I am really looking hard at emigrating to Canada from Ireland. Had my own construction/haulage business for 8 years but with the recession - my business is non existant. Because i'm self employed I'm not entitled to any help here and jobs are not out there - i have looked and applied. I am a site manager but dont have any qualifications only experience. I have sent my CV to a number of construction companies in Canada but it seems impossible to get any kind of job as I'm not resident there. As a site manager it is listed on Canada's list of skilled workers but my points are too low because I dont have a job offer, if i did my points would be high enough. 

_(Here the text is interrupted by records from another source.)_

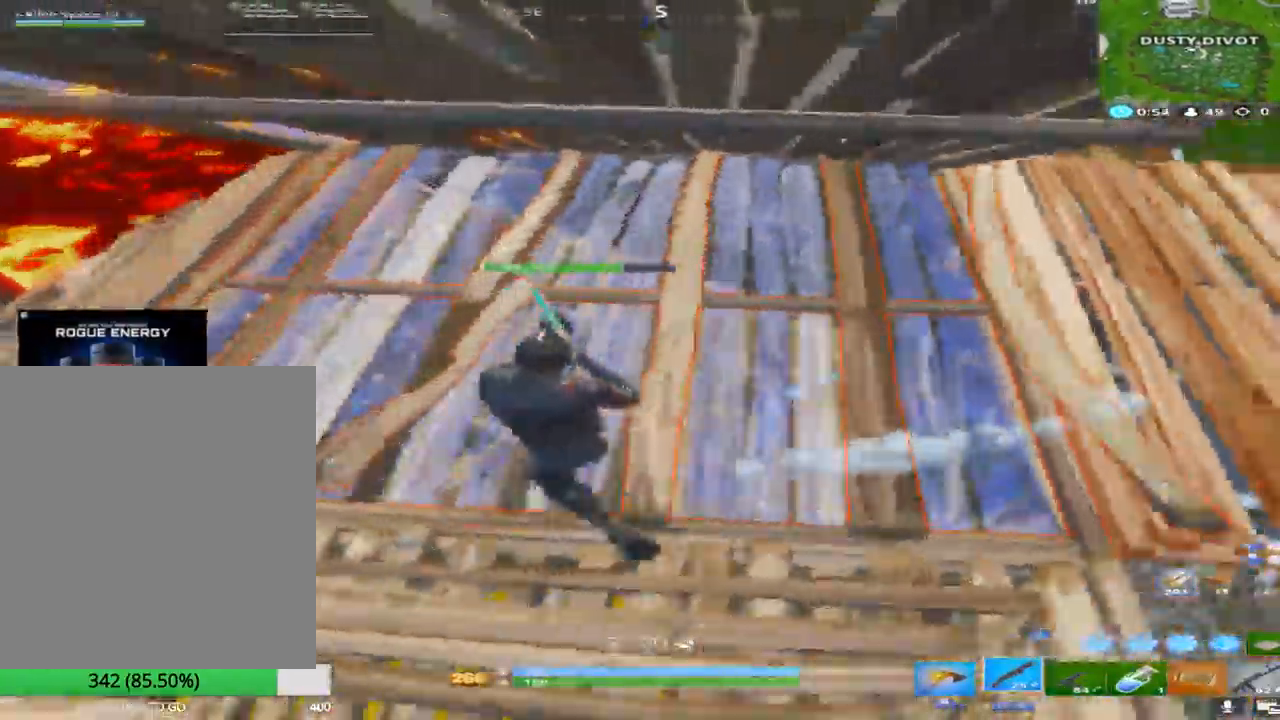
{"dt_ms": 500, "buttons": [], "left_stick": "left", "right_stick": "right", "events": [[33, "right_stick", "right"], [333, "left_stick", "left"]]}
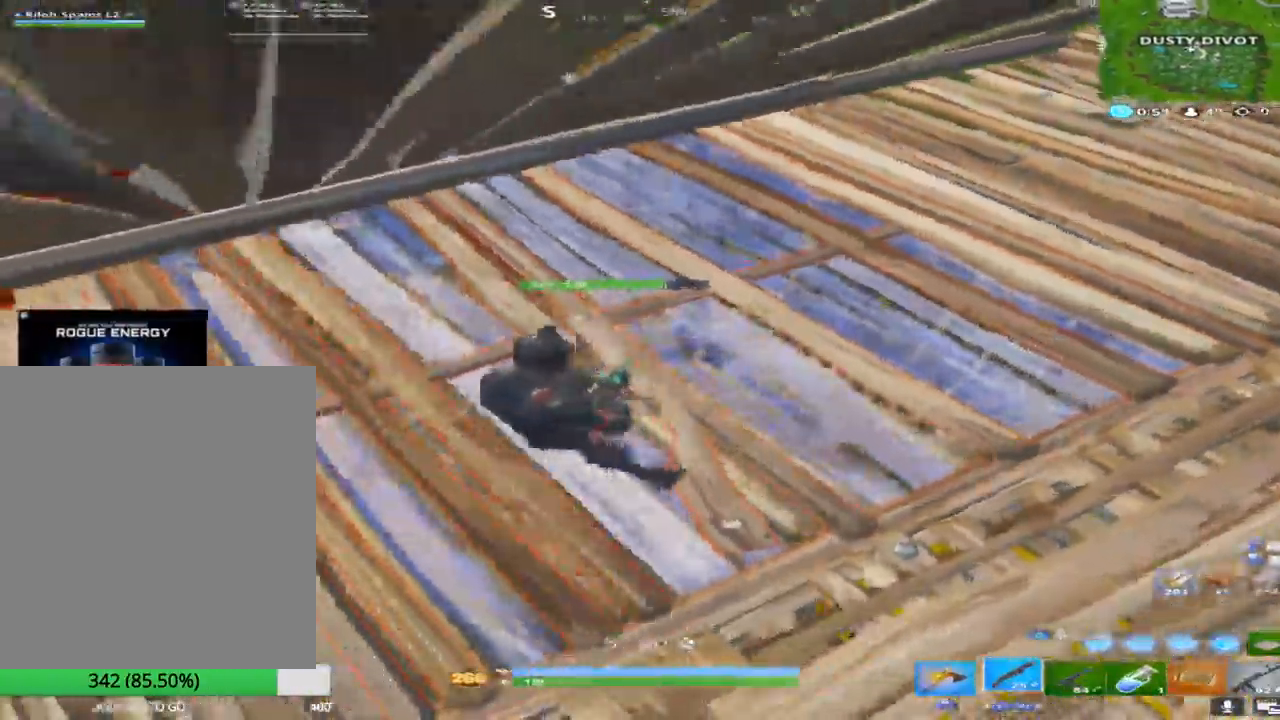
{"dt_ms": 500, "buttons": [], "left_stick": "right", "right_stick": "center", "events": [[117, "left_stick", "up"], [233, "R1", "down"], [233, "left_stick", "right"], [283, "right_stick", "center"], [350, "R1", "up"]]}
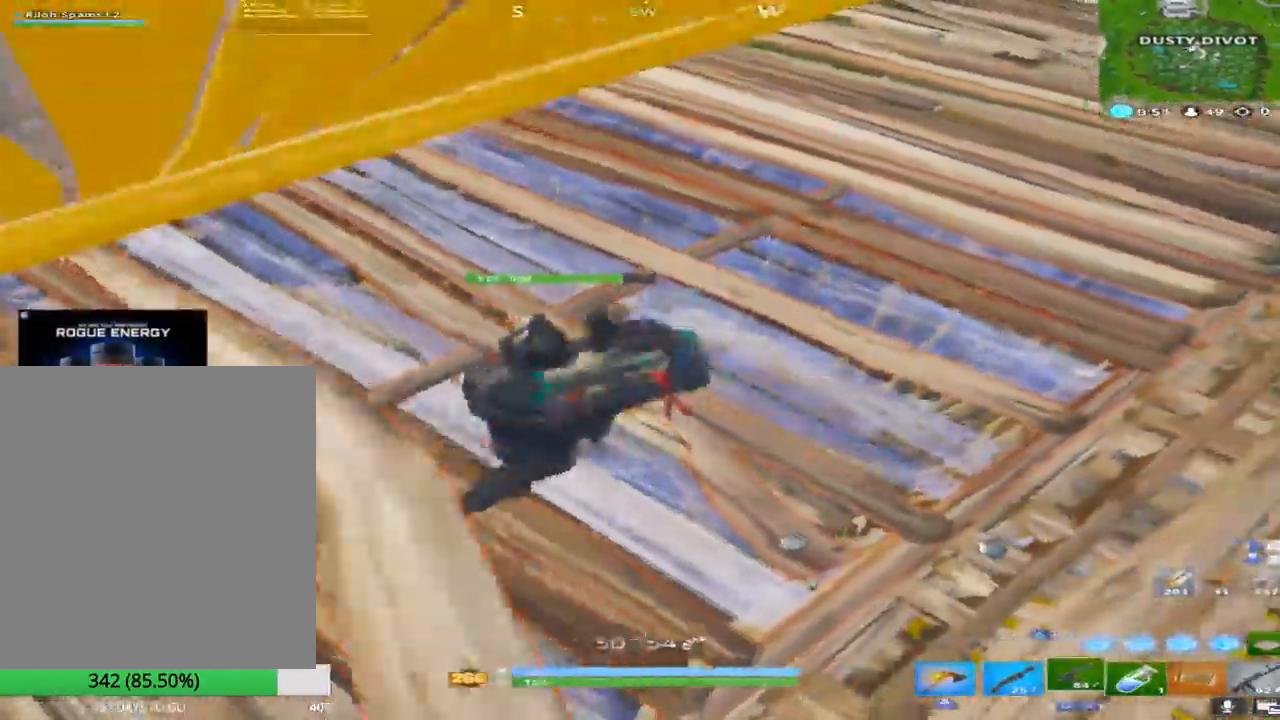
{"dt_ms": 500, "buttons": ["CROSS", "R2"], "left_stick": "up-right", "right_stick": "up-left", "events": [[83, "R2", "down"], [83, "right_stick", "down"], [133, "CROSS", "down"], [183, "right_stick", "down-left"], [283, "right_stick", "center"], [417, "right_stick", "left"], [433, "left_stick", "up-right"], [500, "right_stick", "up-left"]]}
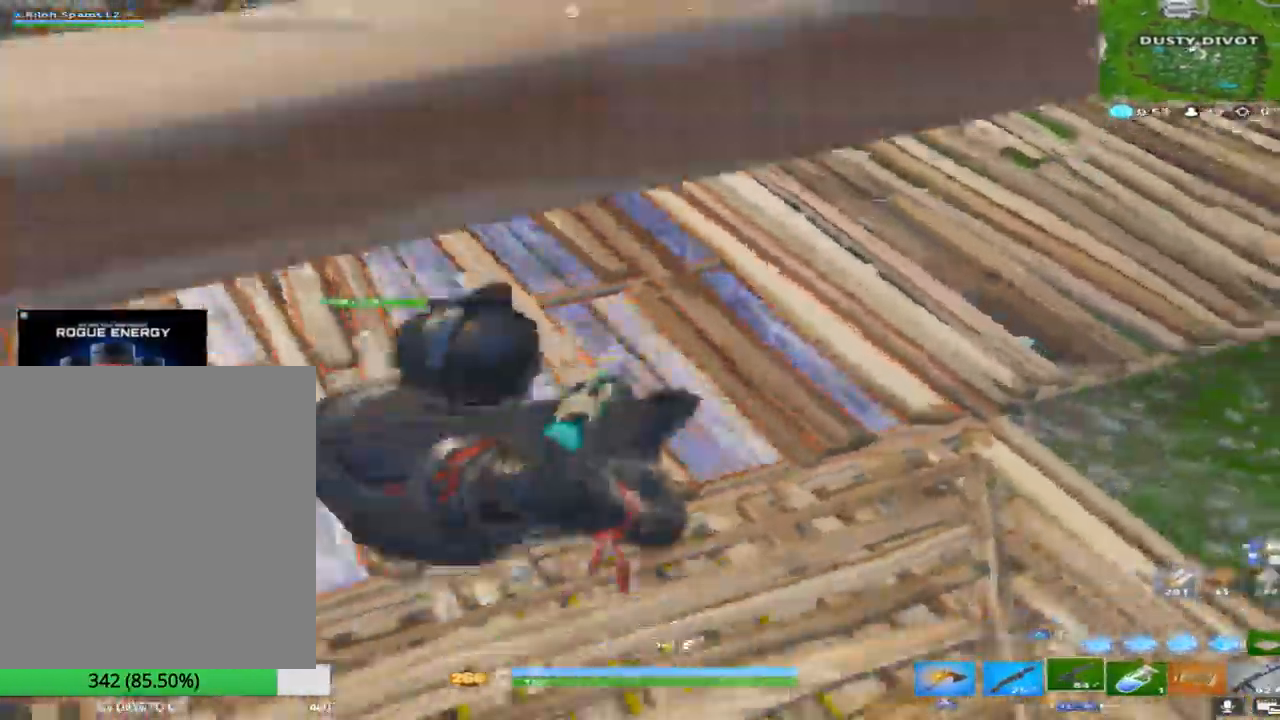
{"dt_ms": 500, "buttons": ["CROSS", "R2"], "left_stick": "up-right", "right_stick": "left", "events": [[300, "CROSS", "up"], [417, "right_stick", "left"], [450, "CROSS", "down"]]}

Has anyone any advice or help, or do you know any construction companies that will hire foreign workers. If I did get a job offer I would go out myself first, my family would then hope to come out next year as my wife is completing her computer systems degree.


----------



## jen45 (Jan 17, 2010)

hoppy said:


> Hi all,
> 
> I am really looking hard at emigrating to Canada from Ireland. Had my own construction/haulage business for 8 years but with the recession - my business is non existant. Because i'm self employed I'm not entitled to any help here and jobs are not out there - i have looked and applied. I am a site manager but dont have any qualifications only experience. I have sent my CV to a number of construction companies in Canada but it seems impossible to get any kind of job as I'm not resident there. As a site manager it is listed on Canada's list of skilled workers but my points are too low because I dont have a job offer, if i did my points would be high enough.
> 
> Has anyone any advice or help, or do you know any construction companies that will hire foreign workers. If I did get a job offer I would go out myself first, my family would then hope to come out next year as my wife is completing her computer systems degree.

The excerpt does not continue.